Here and in the other lists I recall a line from Derrida’s book: “The spectral rumour now resonates, it invades everything: the spirit of the “sublime” and the spirit of “nostalgia” cross all borders” (pg169). Amongst the infinite multiplicity of possible narratives Petit highlights the glaring dead end of hauntology as a form of thought to escape the “eternal now”. The sheer indeterminacy of cultural memory, how it is impossible to distinguish a truly political yearning for past possibilities from a nostalgic appropriation from a mere recalling of minutia from the past, undermines the claim to privileging some forms of recollection over others. One of signatures of post-modernity (or hypermodernity as Petit names it at one point) is the relativity of historical appropriation. Ghost Box records might imagine an alternative 1970s, while Burial laments the death of rave culture, and The Caretaker renders ballroom records from the 20s into creeping miasmas of sound. In each of these cases there is a technique at work much of which can be located in Pierre Schaeffer’s work on the acousmatic object in the 1950s and 60s. The idea made palpable by the advent of disk cutting lathes and soon after magnetic audio tape is that small pieces of sound, be they voices, instrumental sound, or field recordings, could be abstracted from their source and relocated in dislocated form into new compositions. These days we call it sampling. This uncanny effect of dislocation is the basic sonic logic at work in Petit and Mordant Music’s record to which they augment with the literary themes of memory aphasia.

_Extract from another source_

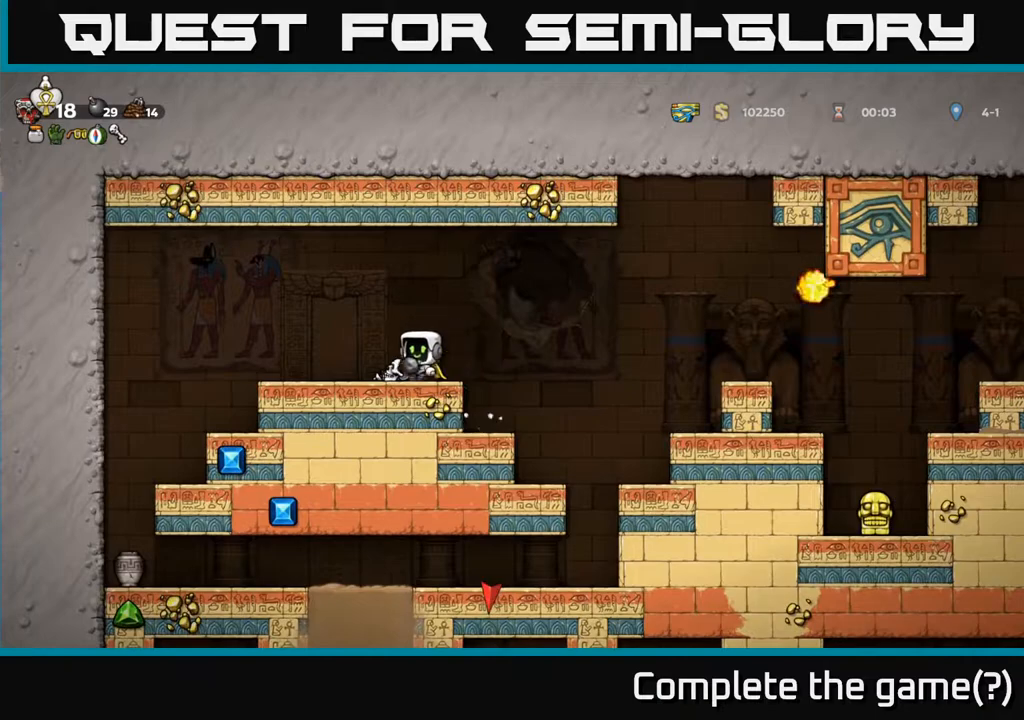
{"buttons": [], "left_stick": "center", "right_stick": "center", "events": [[117, "X", "up"]]}
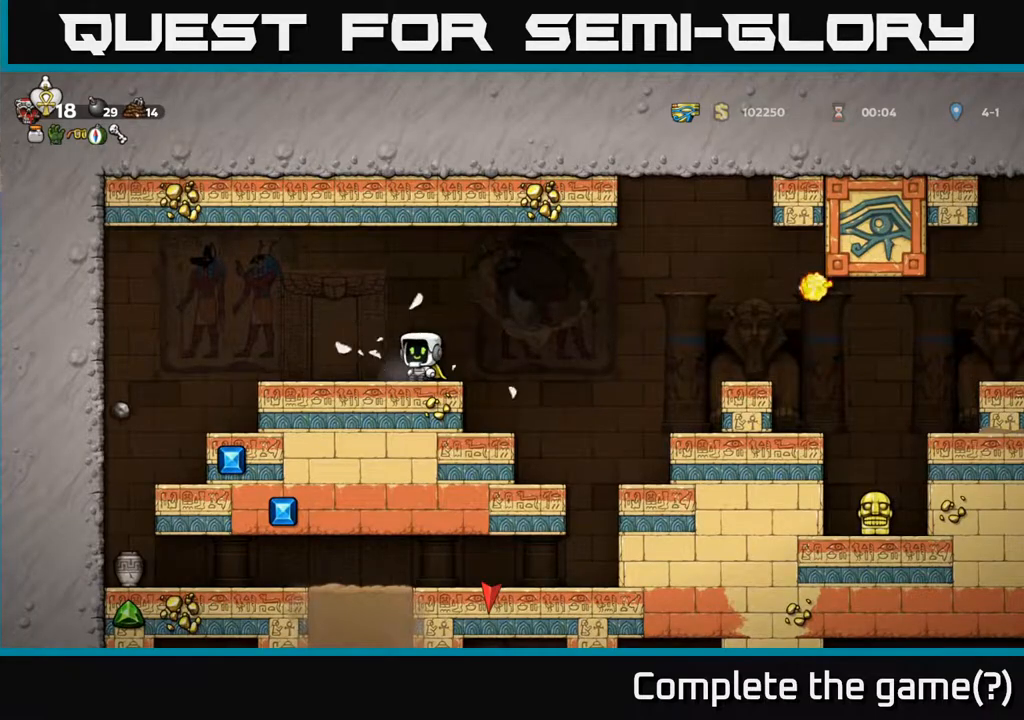
{"buttons": [], "left_stick": "center", "right_stick": "center", "events": []}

Similarly with the image comes a necessity for intervention, for as Petit says during the excursus on the meaning of the Museum: “with the image bank exploded it behove someone to begin reassembling.” But without any normative criteria with which to appraise the images and competing narratives , with the effacing of the subject to whom this task would fall, the resultant cultural and historical word soup provides little more than the option of a higher gear for contemporary spectacle. A necessity to act, to build a narrative without any solid ground to build on; this is perhaps one way to understand what Derrida means when (quoting Hamlet) he refers to the world as being out of joint.  And so as with Robinson the only thing that matters becomes the myth one makes for oneself. Petit’s record demonstrates the still existent aesthetic possibilities behind these ideas, but crucially it is at its most prescient when taking the post-modern hauntological condition itself as the material to be worked on; there is simply no escape, nothing beyond the spectacle.